Predicting Voluntary Actions
- One kind of support for Neural Determinism would be experiments in which scientists predict voluntary actions based on prior brain activity.
- Several academic papers have reported such predictions
- “Time of conscious intention to act in relation to onset of cerebral activity (readiness-potential). The unconscious initiation of a freely voluntary act,” Brain 106, Sept 1983, by Libet B, Gleason CA, Wright EW, Pearl DK
- “Unconscious determinants of free decisions in the human brain,” Nature Neuroscience, April 2008, by Chun Siong Soon, Marcel Brass, Hans-Jochen Heinze, John-Dylan Haynes
- “Internally generated preactivation of single neurons in human medial frontal cortex predicts volition,” Neuron, Feb 2011, by Fried I1, Mukamel R, Kreiman G.
- Unconscious determinants of free decisions in the human brain, Nature Neuroscience, April 2008, by Chun Siong Soon, Marcel Brass, Hans-Jochen Heinze, John-Dylan Haynes
- There has been a long controversy as to whether subjectively ‘free’ decisions are determined by brain activity ahead of time. We found that the outcome of a decision can be encoded in brain activity of prefrontal and parietal cortex up to 10 s before it enters awareness. This delay presumably reflects the operation of a network of high-level control areas that begin to prepare an upcoming decision long before it enters awareness.
- The conscious decision to push the button was made about a second before the actual act, but the team discovered that a pattern of brain activity seemed to predict that decision by as many as seven seconds. Long before the subjects were even aware of making a choice, it seems, their brains had already decided.

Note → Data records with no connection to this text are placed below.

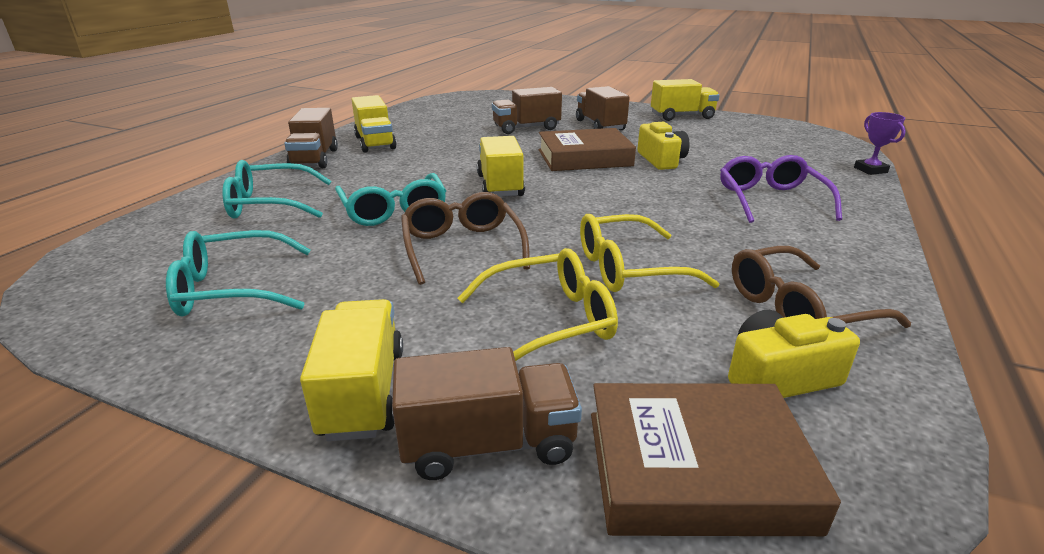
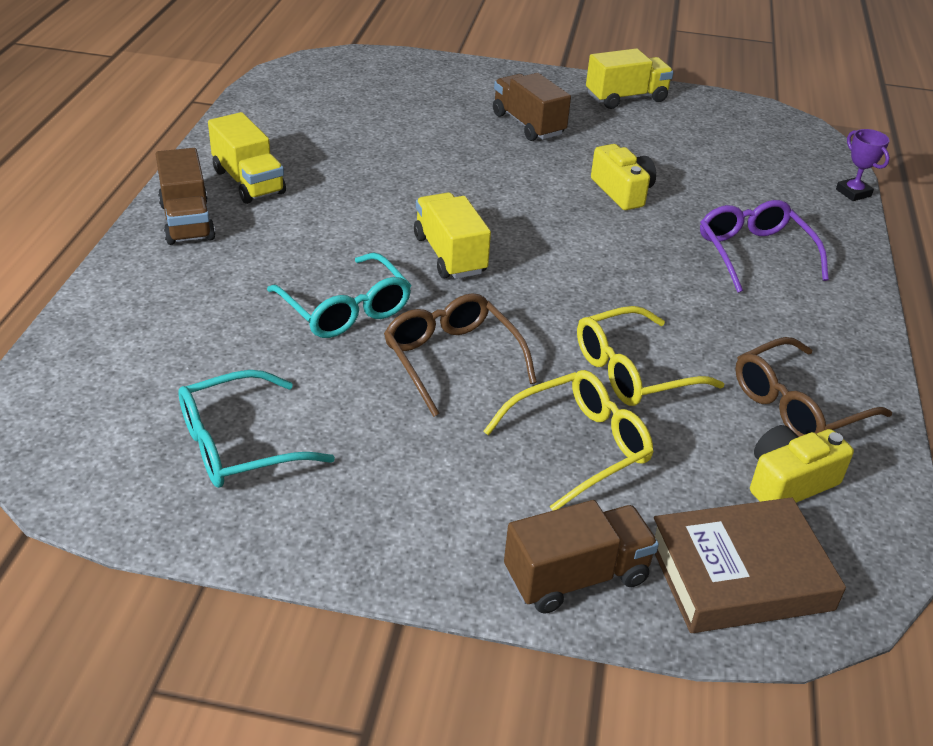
camera: 15 degrees left, 10 degrees up
(270, 204) = (187, 312): turquoise glasses -> none
(363, 392) = (447, 545): yellow truck -> none
(526, 128) = (435, 136): brown truck -> none
(584, 158) = (530, 194): brown book -> none

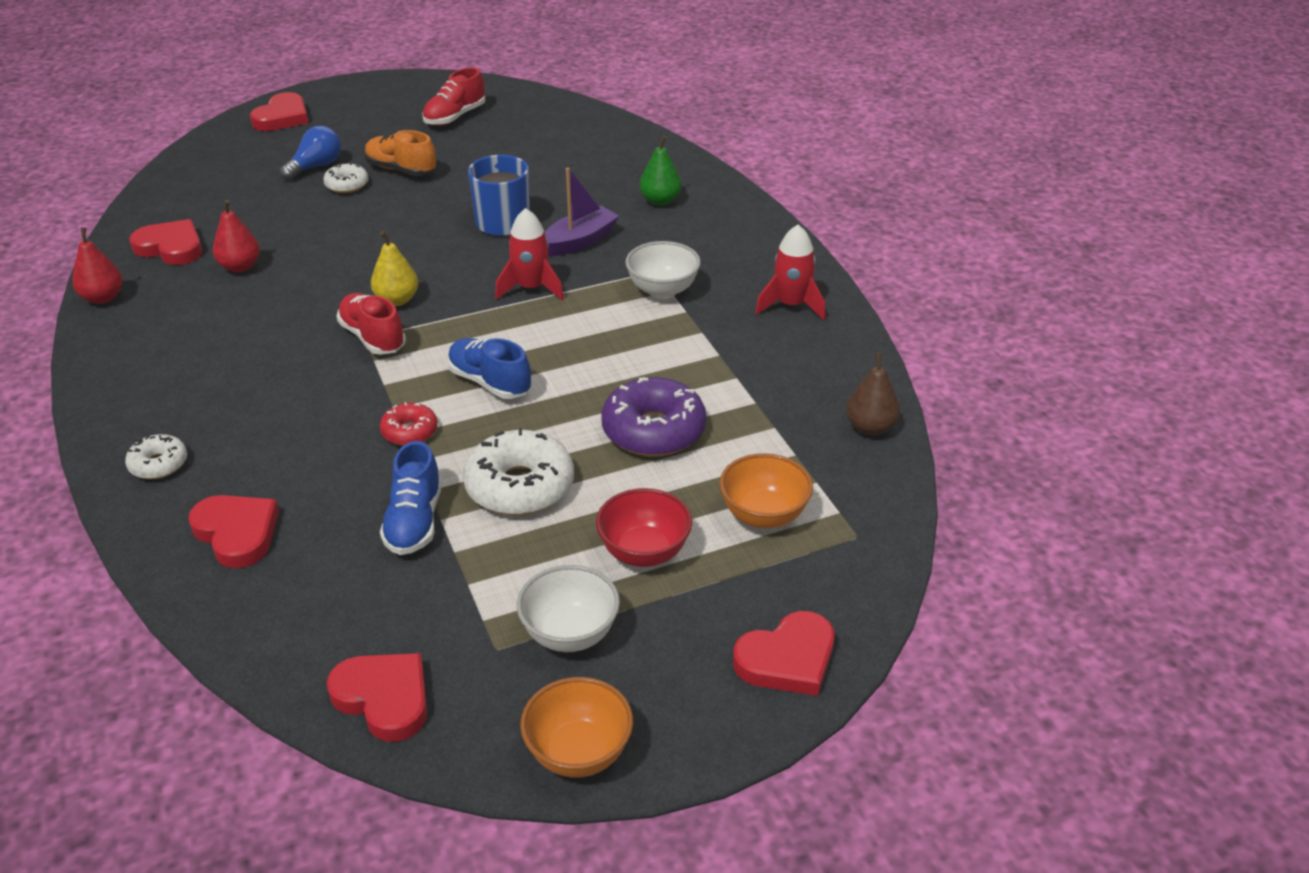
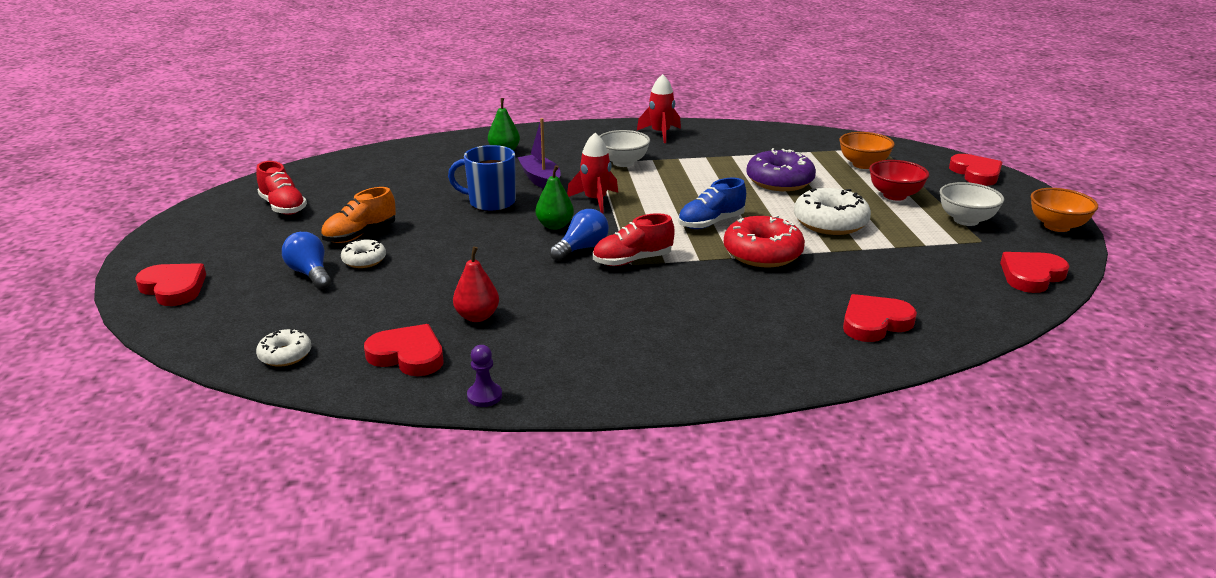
camera: 75 degrees left, 10 degrees down
(103, 298) = (484, 396): red pear -> purple pawn
(158, 464) = (783, 358): white donut -> white donut (285, 355)
(171, 247) = (408, 355): red heart -> red heart turned 75 degrees clockwise
(397, 300) = (582, 248): yellow pear -> blue light bulb
(409, 432) = (762, 253): red donut -> red donut, size x1.84
(414, 522) = (864, 257): blue shoe -> none
(451, 273) = (555, 226): none -> green pear
(870, 427) = (789, 133): brown pear -> none

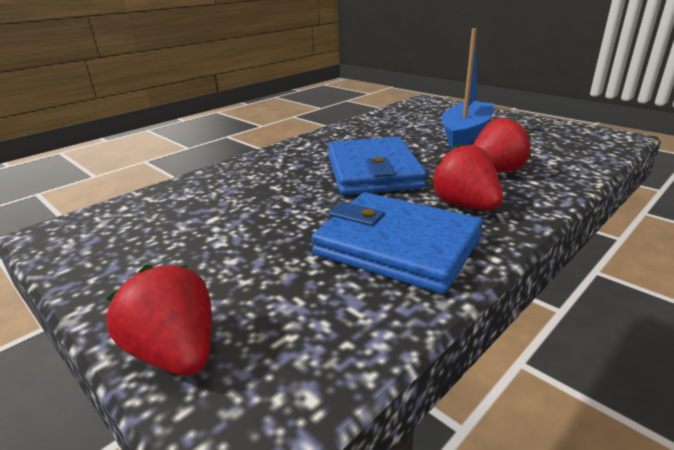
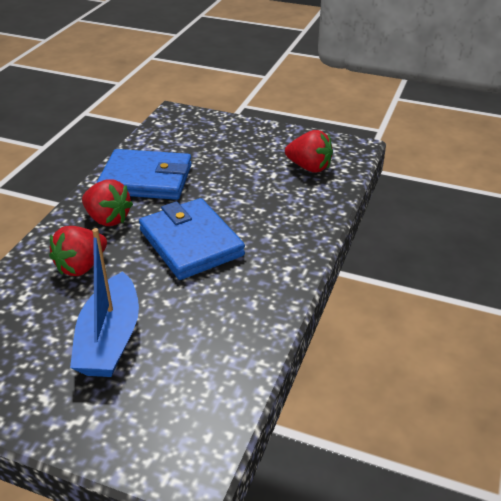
camera: 155 degrees right, 10 degrees up
(176, 353) = (215, 121): red strawberry -> red strawberry (309, 167)

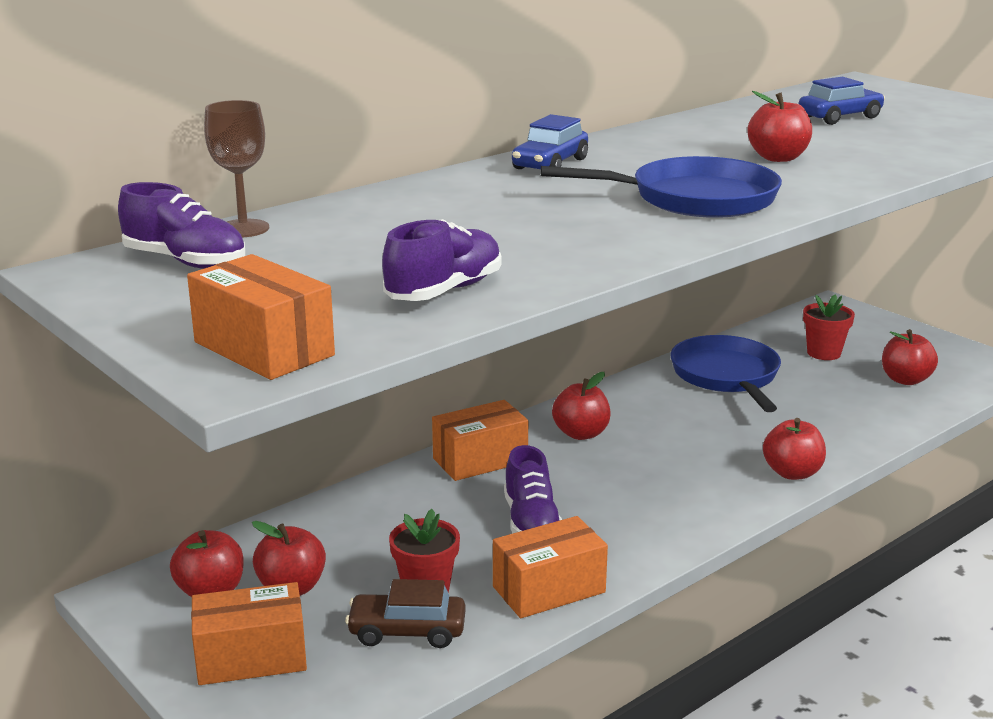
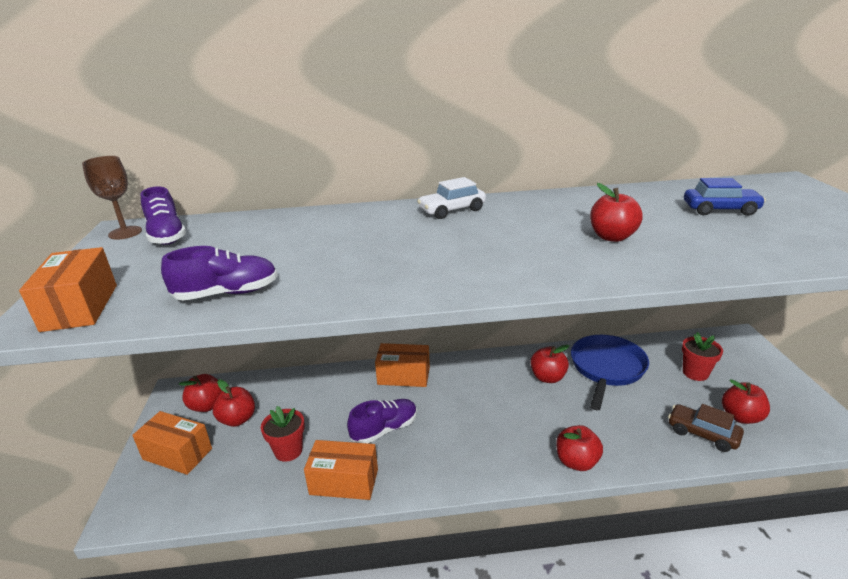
camera: 35 degrees right, 5 degrees up
(243, 228) = (228, 220): brown goblet -> brown goblet (125, 233)
(407, 631) = (252, 474): brown car -> brown car (702, 434)
(531, 522) = (384, 429): purple shoe -> purple shoe turned 150 degrees counterclockwise
(550, 164) = (452, 210): blue car -> white car
(581, 433) = (474, 378): red apple -> red apple (547, 377)
(695, 199) = (494, 259): blue pan -> none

- plato.stanford.edu/entries/freewill/
- “The will has also recently become a target of empirical study in neuroscience and cognitive psychology. Benjamin Libet (2002) conducted experiments designed to determine the timing of conscious willings or decisions to act in relation to brain activity associated with the physical initiation of behavior. Interpretation of the results is highly controversial. Libet himself concludes that the studies provide strong evidence that actions are already underway shortly before the agent wills to do it. As a result, we do not consciously initiate our actions, though he suggests that we might nonetheless retain the ability to veto actions that are initiated by unconscious psychological structures. Wegner (2002) amasses a range of studies (including those of Libet) to argue that the notion that human actions are ever initiated by their own conscious willings is simply a deeply-entrenched illusion and proceeds to offer an hypothesis concerning the reason this illusion is generated within our cognitive systems. Mele (2009) and O’Connor (2009b) argue that the data adduced by Libet, Wegner, and others wholly fail to support their revisionary conclusions.”